*TASK PROMPT:*
Copy each of the entries below faithfully, setting aside any pictures.

*DATA EXTRACTS:*
▶

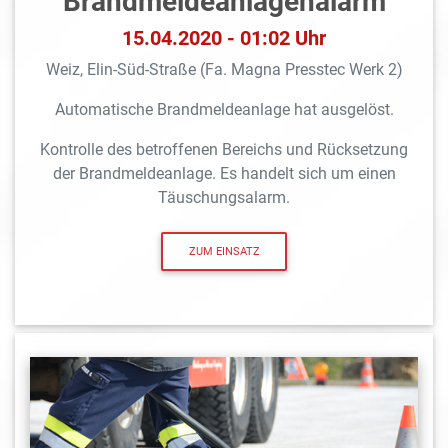
Brandmeldeanlagen­alarm
15.04.2020 - 01:02 Uhr
Weiz, Elin-Süd-Straße (Fa. Magna Presstec Werk 2)
Automatische Brandmeldeanlage hat ausgelöst.
Kontrolle des betroffenen Bereichs und Rücksetzung
der Brandmeldeanlage. Es handelt sich um einen
Täuschungsalarm.
ZUM EINSATZ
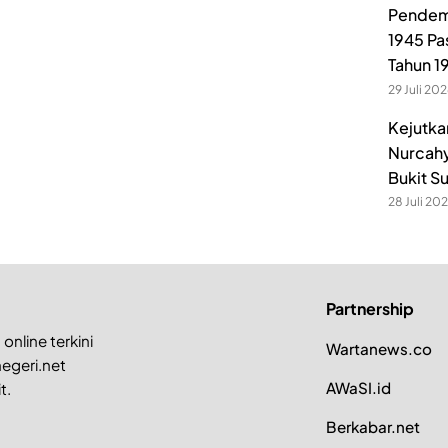
Pendem
1945 Pa
Tahun 1
29 Juli 20
Kejutka
Nurcahy
Bukit S
28 Juli 20
Partnership
online terkini
Wartanews.co
egeri.net
AWaSI.id
t.
Berkabar.net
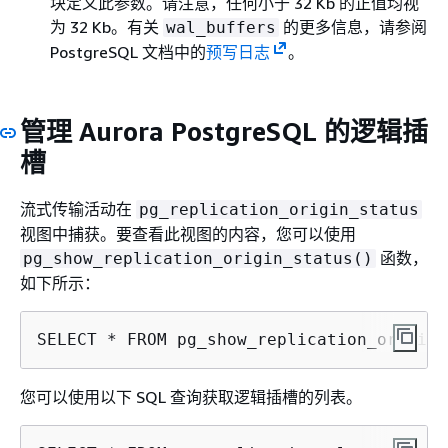
块定义此参数。请注意，任何小于 32 Kb 的正值均视
为 32 Kb。有关
的更多信息，请参阅
wal_buffers
PostgreSQL 文档中的
预写日志
。
管理 Aurora PostgreSQL 的逻辑插
槽
流式传输活动在
pg_replication_origin_status
视图中捕获。要查看此视图的内容，您可以使用
函数，
pg_show_replication_origin_status()
如下所示：
SELECT * FROM pg_show_replication_origin_
您可以使用以下 SQL 查询获取逻辑插槽的列表。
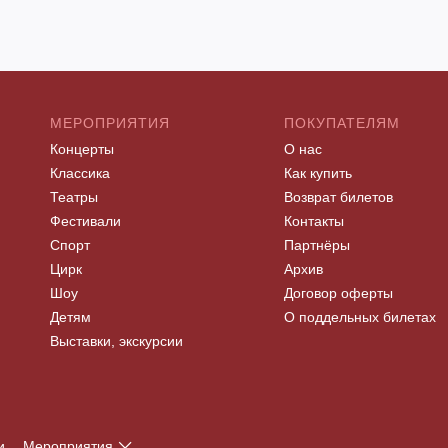
МЕРОПРИЯТИЯ
ПОКУПАТЕЛЯМ
Концерты
О нас
Классика
Как купить
Театры
Возврат билетов
Фестивали
Контакты
Спорт
Партнёры
Цирк
Архив
Шоу
Договор оферты
Детям
О поддельных билетах
Выставки, экскурсии
и
Мероприятия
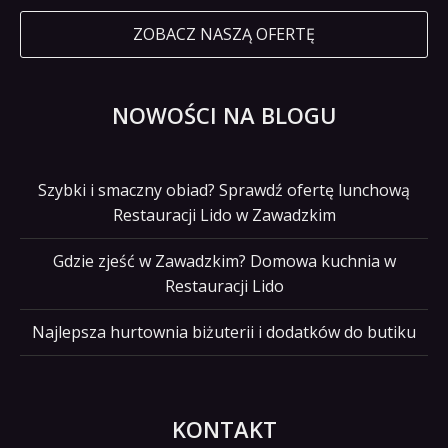
ZOBACZ NASZĄ OFERTĘ
NOWOŚCI NA BLOGU
Szybki i smaczny obiad? Sprawdź ofertę lunchową
Restauracji Lido w Zawadzkim
Gdzie zjeść w Zawadzkim? Domowa kuchnia w
Restauracji Lido
Najlepsza hurtownia biżuterii i dodatków do butiku
KONTAKT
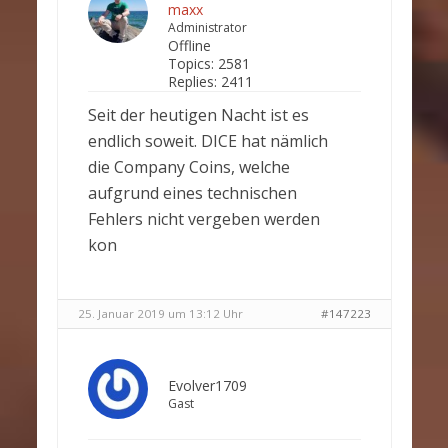
maxx
Administrator
Offline
Topics:
2581
Replies:
2411
Seit der heutigen Nacht ist es
endlich soweit. DICE hat nämlich
die Company Coins, welche
aufgrund eines technischen
Fehlers nicht vergeben werden
kon
25. Januar 2019 um 13:12 Uhr
#147223
Evolver1709
Gast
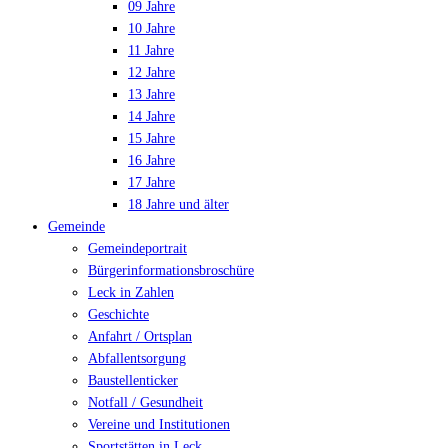
09 Jahre
10 Jahre
11 Jahre
12 Jahre
13 Jahre
14 Jahre
15 Jahre
16 Jahre
17 Jahre
18 Jahre und älter
Gemeinde
Gemeindeportrait
Bürgerinformationsbroschüre
Leck in Zahlen
Geschichte
Anfahrt / Ortsplan
Abfallentsorgung
Baustellenticker
Notfall / Gesundheit
Vereine und Institutionen
Sportstätten in Leck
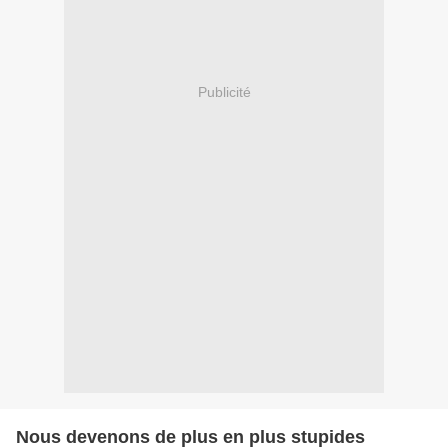
Publicité
Nous devenons de plus en plus stupides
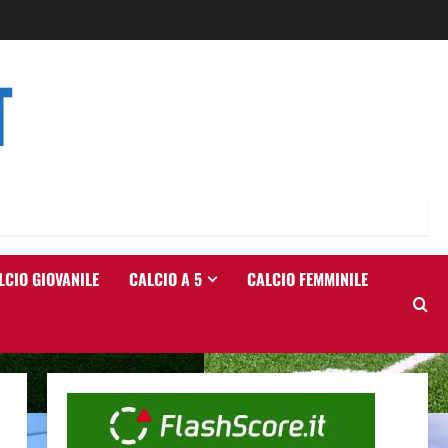
T
LCIO GIOVANILE
CALCIO A 5
CALCIO FEMMINILE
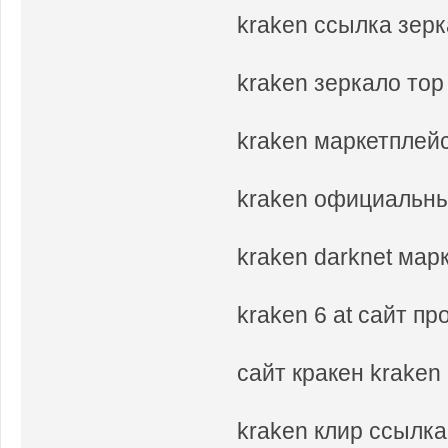
kraken ссылка зер
kraken зеркало тор
kraken маркетплей
kraken официальны
kraken darknet мар
kraken 6 at сайт п
сайт кракен kraken 
kraken клир ссылка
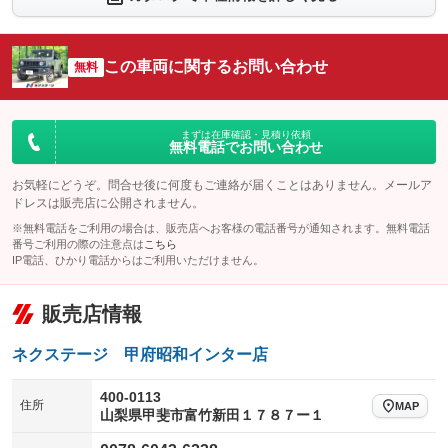
：装備なし
：装備なし
シートエアコン
全周囲カメラ
：装備なし
：装備なし
この車両に関するお問い合わせ
サイドカメラ
無料
ルーフレール
：装備なし
：装備なし
エアサスペンション
ヘッドライトウォッシャー
：装備なし
：装備あり
装備略号／用語解説
まずは在庫確認・見積り依頼
無料電話でお問い合わせ
お気軽にどうぞ。問合せ後に何度もご連絡が届くことはありません。メールア
ドレスは販売店に公開されません。
※無料電話をご利用の場合は、販売店へお客様の電話番号が通知されます。無料電話
番号ご利用の際の注意点は
こちら
IP電話、ひかり電話からはご利用いただけません。
販売店情報
ネクステージ 甲府昭和インター店
400-0113
住所
MAP
山梨県甲斐市富竹新田１７８７ー１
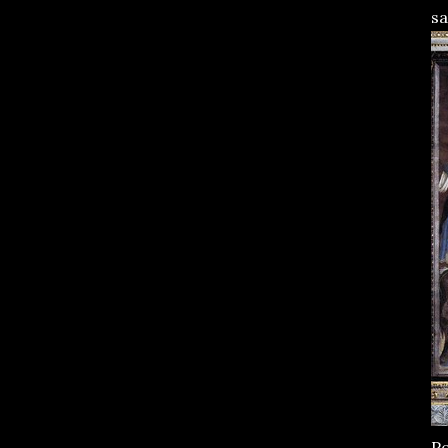
sa
Po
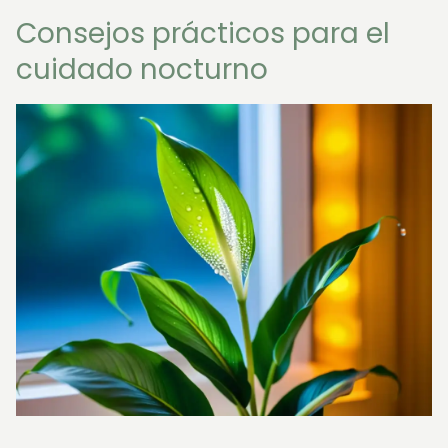
Consejos prácticos para el
cuidado nocturno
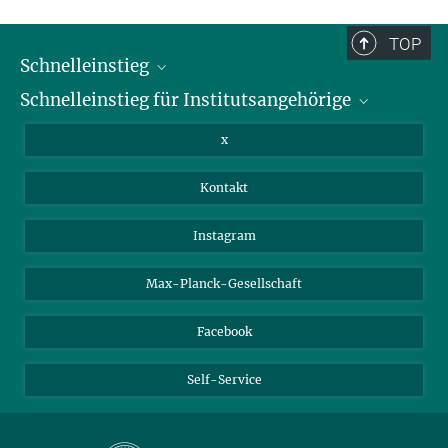
und sind daher möglicherweise nicht vollständig.
TOP
Schnelleinstieg
Schnelleinstieg für Institutsangehörige
Bibliothek
Stellenangebote
Intranet
x
Webmail
Kontakt
Nextcloud
Travel Magic
Instagram
Max-Planck-Gesellschaft
Facebook
Self-Service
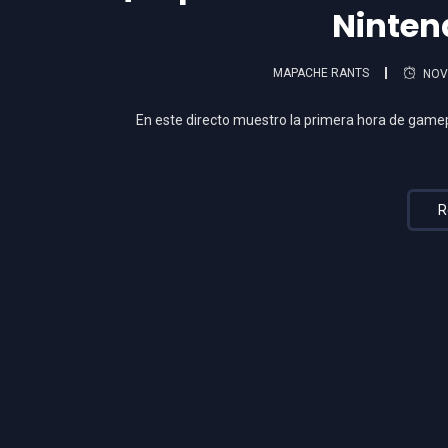
Ninten
MAPACHE RANTS
NOV
En este directo muestro la primera hora de gamep
R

◀

*SOLUTION FOR THIS PROBLEM:*
Brandmeldeanlagen­alarm
15.04.2020 - 01:02 Uhr
Weiz, Elin-Süd-Straße (Fa. Magna Presstec Werk 2)
Automatische Brandmeldeanlage hat ausgelöst.
Kontrolle des betroffenen Bereichs und Rücksetzung
der Brandmeldeanlage. Es handelt sich um einen
Täuschungsalarm.
ZUM EINSATZ
Pendem
1945 Pa
Tahun 1
29 Juli 20
Kejutka
Nurcahy
Bukit S
28 Juli 20
Partnership
online terkini
Wartanews.co
egeri.net
AWaSI.id
t.
Berkabar.net
块定义此参数。请注意，任何小于 32 Kb 的正值均视
为 32 Kb。有关
的更多信息，请参阅
wal_buffers
PostgreSQL 文档中的
预写日志
。
管理 Aurora PostgreSQL 的逻辑插
槽
流式传输活动在
pg_replication_origin_status
视图中捕获。要查看此视图的内容，您可以使用
函数，
pg_show_replication_origin_status()
如下所示：
SELECT * FROM pg_show_replication_origin_
您可以使用以下 SQL 查询获取逻辑插槽的列表。
МЕРОПРИЯТИЯ
ПОКУПАТЕЛЯМ
Концерты
О нас
Классика
Как купить
Театры
Возврат билетов
Фестивали
Контакты
Спорт
Партнёры
Цирк
Архив
Шоу
Договор оферты
Детям
О поддельных билетах
Выставки, экскурсии
и
Мероприятия
ZOBACZ NASZĄ OFERTĘ
NOWOŚCI NA BLOGU
Szybki i smaczny obiad? Sprawdź ofertę lunchową
Restauracji Lido w Zawadzkim
Gdzie zjeść w Zawadzkim? Domowa kuchnia w
Restauracji Lido
Najlepsza hurtownia biżuterii i dodatków do butiku
KONTAKT
maxx
Administrator
Offline
Topics:
2581
Replies:
2411
Seit der heutigen Nacht ist es
endlich soweit. DICE hat nämlich
die Company Coins, welche
aufgrund eines technischen
Fehlers nicht vergeben werden
kon
25. Januar 2019 um 13:12 Uhr
#147223
Evolver1709
Gast
09 Jahre
10 Jahre
11 Jahre
12 Jahre
13 Jahre
14 Jahre
15 Jahre
16 Jahre
17 Jahre
18 Jahre und älter
Gemeinde
Gemeindeportrait
Bürgerinformationsbroschüre
Leck in Zahlen
Geschichte
Anfahrt / Ortsplan
Abfallentsorgung
Baustellenticker
Notfall / Gesundheit
Vereine und Institutionen
Sportstätten in Leck
Publicité
Nous devenons de plus en plus stupides
T
LCIO GIOVANILE
CALCIO A 5
CALCIO FEMMINILE
kraken ссылка зер
kraken зеркало тор
kraken маркетплей
kraken официальны
kraken darknet мар
kraken 6 at сайт п
сайт кракен kraken 
kraken клир ссылка
：装備なし
：装備なし
シートエアコン
全周囲カメラ
：装備なし
：装備なし
この車両に関するお問い合わせ
サイドカメラ
無料
ルーフレール
：装備なし
：装備なし
エアサスペンション
ヘッドライトウォッシャー
：装備なし
：装備あり
装備略号／用語解説
まずは在庫確認・見積り依頼
無料電話でお問い合わせ
お気軽にどうぞ。問合せ後に何度もご連絡が届くことはありません。メールア
ドレスは販売店に公開されません。
※無料電話をご利用の場合は、販売店へお客様の電話番号が通知されます。無料電話
番号ご利用の際の注意点は
こちら
IP電話、ひかり電話からはご利用いただけません。
販売店情報
ネクステージ 甲府昭和インター店
400-0113
住所
MAP
山梨県甲斐市富竹新田１７８７ー１
sa
Po
Consejos prácticos para el
cuidado nocturno
und sind daher möglicherweise nicht vollständig.
TOP
Schnelleinstieg
Schnelleinstieg für Institutsangehörige
Bibliothek
Stellenangebote
Intranet
x
Webmail
Kontakt
Nextcloud
Travel Magic
Instagram
Max-Planck-Gesellschaft
Facebook
Self-Service
Ninten
MAPACHE RANTS
NOV
En este directo muestro la primera hora de gamep
R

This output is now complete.